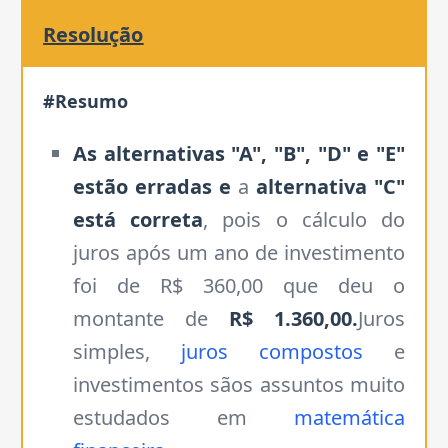
Resolução
#Resumo
As alternativas "A", "B", "D" e "E"
estão erradas e
a
alternativa "C"
está correta
, pois o cálculo do
juros após um ano de investimento
foi de R$ 360,00 que deu o
montante de
R$ 1.360,00.
Juros
simples,
juros compostos
e
investimentos sãos assuntos muito
estudados em
matemática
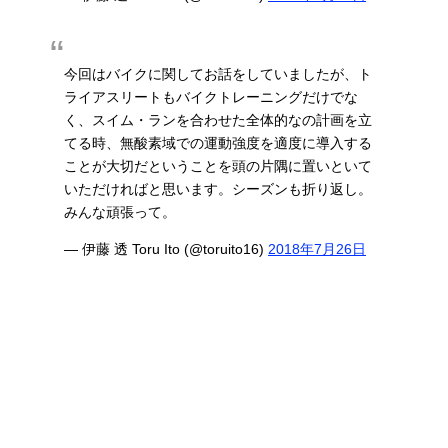
今回はバイクに関してお話をしていましたが、ト
ライアスリートもバイクトレーニングだけでな
く、スイム・ランを合わせた全体的なの計画を立
てる時、無酸素域での運動強度を適度に導入する
ことが大切だということを頭の片隅に置いといて
いただければと思います。シーズンも折り返し。
みんな頑張って。
— 伊藤 透 Toru Ito (@toruito16)
2018年7月26日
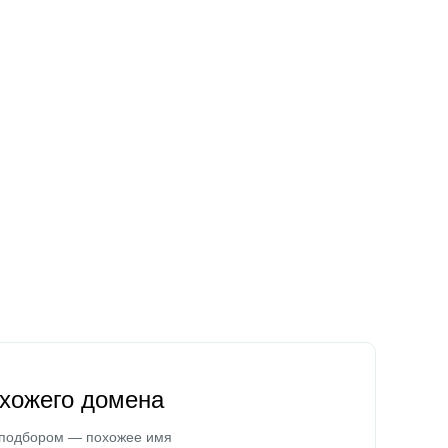
охожего домена
 подбором — похожее имя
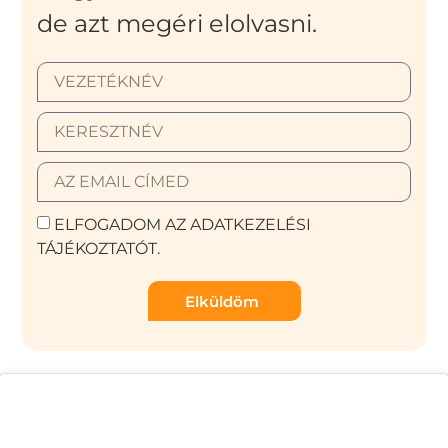
de azt megéri elolvasni.
ELFOGADOM AZ ADATKEZELÉSI
TÁJÉKOZTATÓT.
Elküldöm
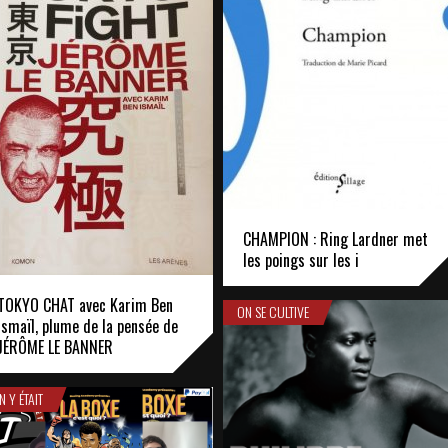
CHAMPION : Ring Lardner met
les poings sur les i
TOKYO CHAT avec Karim Ben
ON SE CULTIVE
Ismaïl, plume de la pensée de
JÉRÔME LE BANNER
N Y ÉTAIT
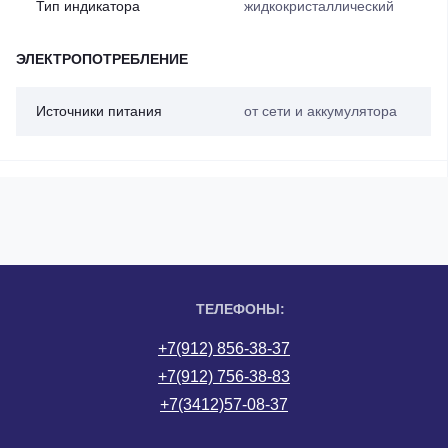
Тип индикатора
жидкокристаллический
ЭЛЕКТРОПОТРЕБЛЕНИЕ
Источники питания
от сети и аккумулятора
ТЕЛЕФОНЫ:
+7(912) 856-38-37
+7(912) 756-38-83
+7(3412)57-08-37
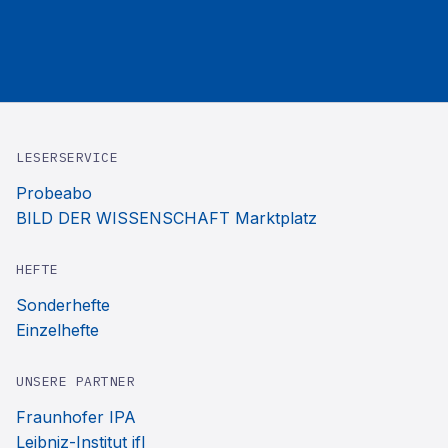
LESERSERVICE
Probeabo
BILD DER WISSENSCHAFT Marktplatz
HEFTE
Sonderhefte
Einzelhefte
UNSERE PARTNER
Fraunhofer IPA
Leibniz-Institut ifl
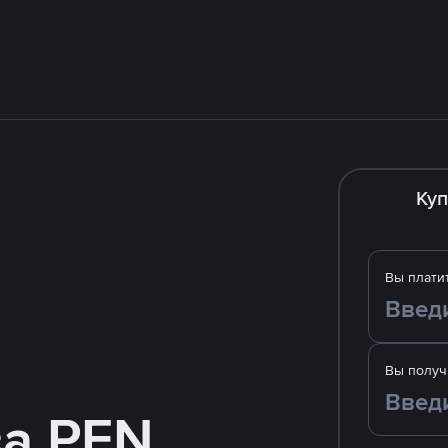
Куп
Вы плати
Вы получ
за PEN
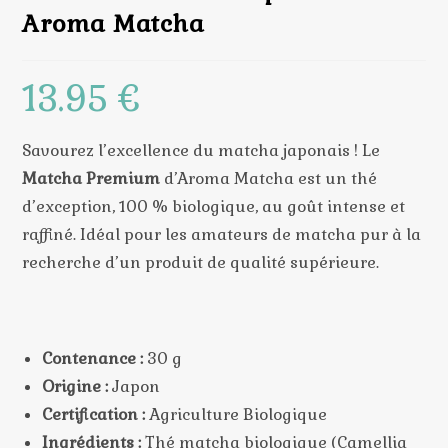
Aroma Matcha
13.95
€
Savourez l’excellence du matcha japonais ! Le
Matcha Premium
d’Aroma Matcha est un thé
d’exception, 100 % biologique, au goût intense et
raffiné. Idéal pour les amateurs de matcha pur à la
recherche d’un produit de qualité supérieure.
Contenance :
30 g
Origine :
Japon
Certification :
Agriculture Biologique
Ingrédients :
Thé matcha biologique (Camellia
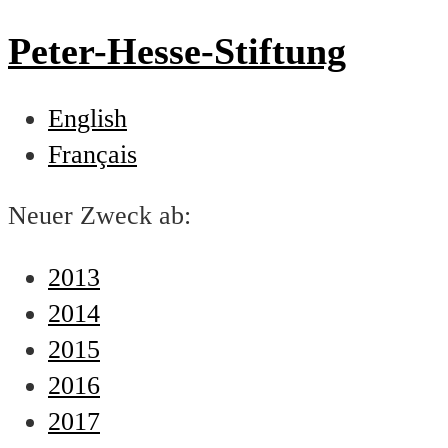
Peter-Hesse-Stiftung
English
Français
Neuer Zweck ab:
2013
2014
2015
2016
2017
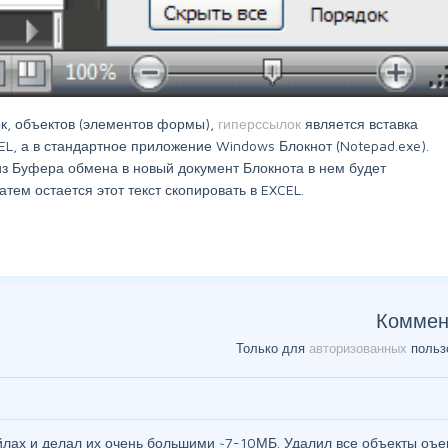
к, объектов (элементов формы),
гиперссылок
является вставка
L, а в стандартное приложение Windows Блокнот (Notepad.exe).
з Буфера обмена в новый документ Блокнота в нем будет
атем остается этот текст скопировать в EXCEL.
Коммен
Только для
авторизованных
польз
йлах и делал их очень большими ~7-10МБ. Удалил все объекты оъ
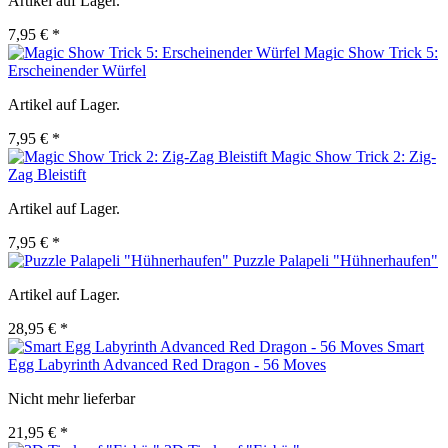
Artikel auf Lager.
7,95 € *
Magic Show Trick 5:
Erscheinender Würfel
Artikel auf Lager.
7,95 € *
Magic Show Trick 2: Zig-
Zag Bleistift
Artikel auf Lager.
7,95 € *
Puzzle Palapeli "Hühnerhaufen"
Artikel auf Lager.
28,95 € *
Smart
Egg Labyrinth Advanced Red Dragon - 56 Moves
Nicht mehr lieferbar
21,95 € *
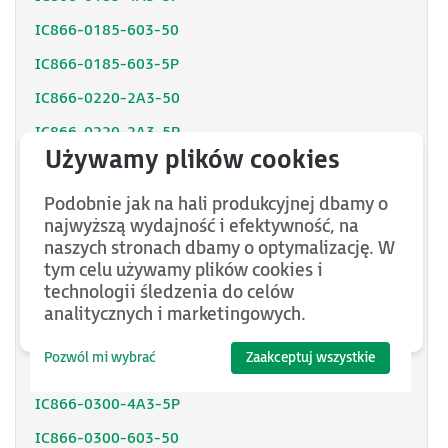
IC866-0185-603-50
IC866-0185-603-5P
IC866-0220-2A3-50
IC866-0220-2A3-5P
IC866-0220-4A3-50
IC866-0220-4A3-5P
Podobnie jak na hali produkcyjnej dbamy o
najwyższą wydajność i efektywność, na
IC866-0220-603-50
naszych stronach dbamy o optymalizację. W
IC866-0220-603-5P
tym celu używamy plików cookies i
technologii śledzenia do celów
IC866-0300-2A3-50
analitycznych i marketingowych.
IC866-0300-2A3-5P
Pozwól mi wybrać
Zaakceptuj wszystkie
IC866-0300-4A3-50
IC866-0300-4A3-5P
IC866-0300-603-50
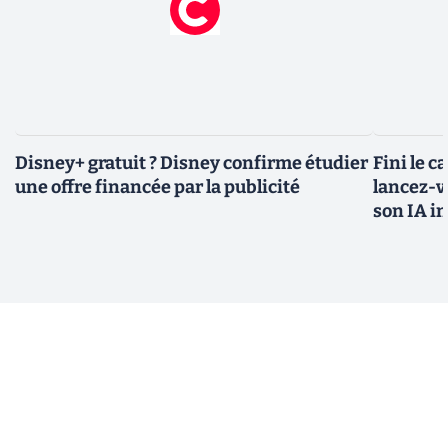
Disney+ gratuit ? Disney confirme étudier
Fini le c
une offre financée par la publicité
lancez-vo
son IA i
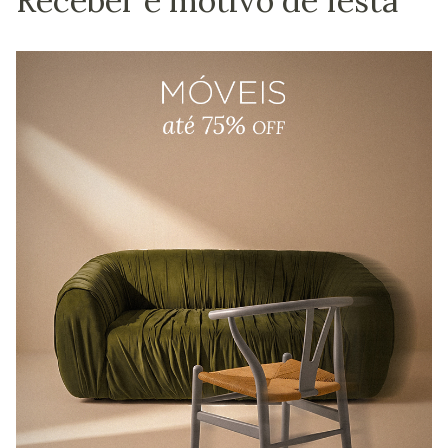
Receber é motivo de festa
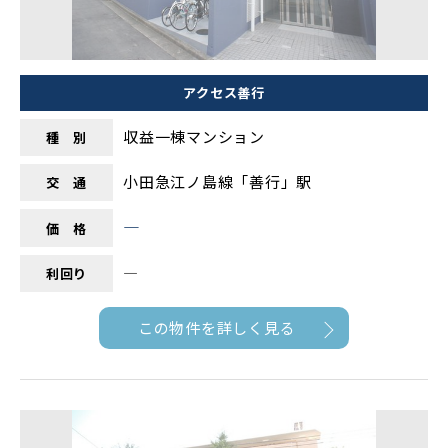
アクセス善行
収益一棟マンション
種 別
小田急江ノ島線「善行」駅
交 通
―
価 格
―
利回り
この物件を詳しく見る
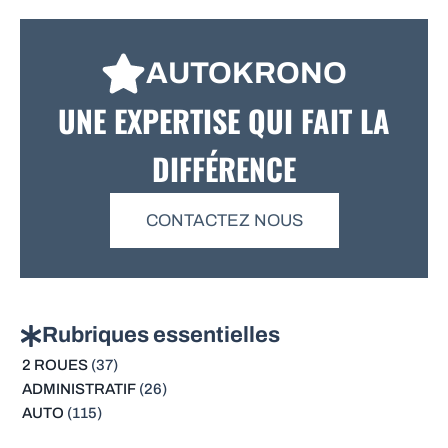
AUTOKRONO
UNE EXPERTISE QUI FAIT LA
DIFFÉRENCE
CONTACTEZ NOUS
Rubriques essentielles
2 ROUES
(37)
ADMINISTRATIF
(26)
AUTO
(115)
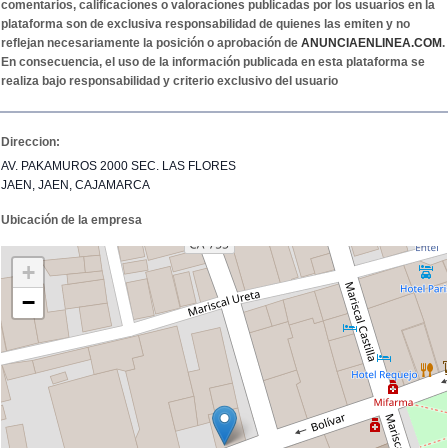
comentarios, calificaciones o valoraciones publicadas por los usuarios en la
plataforma son de exclusiva responsabilidad de quienes las emiten y no
reflejan necesariamente la posición o aprobación de
ANUNCIAENLINEA.COM
.
En consecuencia, el uso de la información publicada en esta plataforma se
realiza bajo responsabilidad y criterio exclusivo del usuario
Direccion:
AV. PAKAMUROS 2000 SEC. LAS FLORES
JAEN, JAEN, CAJAMARCA
Ubicación de la empresa
+
−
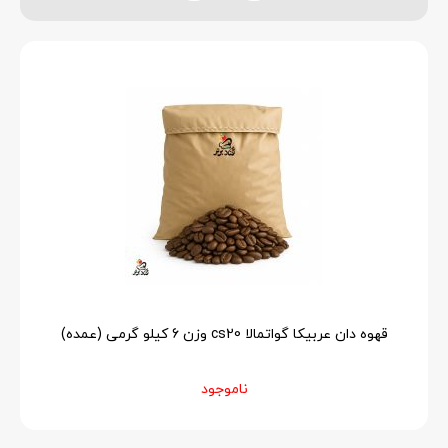
قهوه دان عربیکا گواتمالا cs20 وزن 6 کیلو گرمی (عمده)
ناموجود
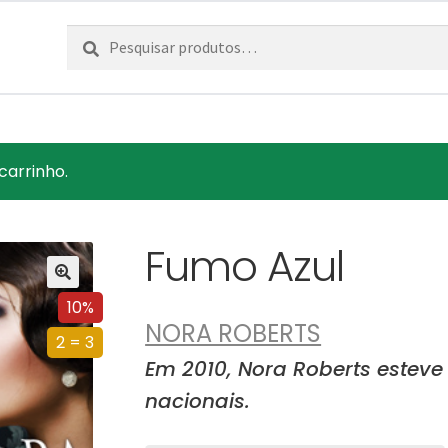
Pesquisar
Pesquisa
por:
carrinho.
Fumo Azul
10%
NORA ROBERTS
2 = 3
Em 2010, Nora Roberts esteve
nacionais.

━━━━

§ Your instructions:
The answer must be the lines from the first one in the records through the line containing "Peter-Hesse-Stiftung", copied exactly, with no pictures.

§ Final answer:
Resolução
#Resumo
As alternativas "A", "B", "D" e "E"
estão erradas e
a
alternativa "C"
está correta
, pois o cálculo do
juros após um ano de investimento
foi de R$ 360,00 que deu o
montante de
R$ 1.360,00.
Juros
simples,
juros compostos
e
investimentos sãos assuntos muito
estudados em
matemática
今回はバイクに関してお話をしていましたが、ト
ライアスリートもバイクトレーニングだけでな
く、スイム・ランを合わせた全体的なの計画を立
てる時、無酸素域での運動強度を適度に導入する
ことが大切だということを頭の片隅に置いといて
いただければと思います。シーズンも折り返し。
みんな頑張って。
— 伊藤 透 Toru Ito (@toruito16)
2018年7月26日
охожего домена
 подбором — похожее имя
de azt megéri elolvasni.
ELFOGADOM AZ ADATKEZELÉSI
TÁJÉKOZTATÓT.
Elküldöm
CHAMPION : Ring Lardner met
les poings sur les i
TOKYO CHAT avec Karim Ben
ON SE CULTIVE
Ismaïl, plume de la pensée de
JÉRÔME LE BANNER
N Y ÉTAIT
Тип индикатора
жидкокристаллический
ЭЛЕКТРОПОТРЕБЛЕНИЕ
Источники питания
от сети и аккумулятора
ТЕЛЕФОНЫ:
+7(912) 856-38-37
+7(912) 756-38-83
+7(3412)57-08-37
LESERSERVICE
Probeabo
BILD DER WISSENSCHAFT Marktplatz
HEFTE
Sonderhefte
Einzelhefte
UNSERE PARTNER
Fraunhofer IPA
Leibniz-Institut ifl
Куп
Вы плати
Вы получ
за PEN
Aroma Matcha
13.95
€
Savourez l’excellence du matcha japonais ! Le
Matcha Premium
d’Aroma Matcha est un thé
d’exception, 100 % biologique, au goût intense et
raffiné. Idéal pour les amateurs de matcha pur à la
recherche d’un produit de qualité supérieure.
Contenance :
30 g
Origine :
Japon
Certification :
Agriculture Biologique
Ingrédients :
Thé matcha biologique (Camellia
Peter-Hesse-Stiftung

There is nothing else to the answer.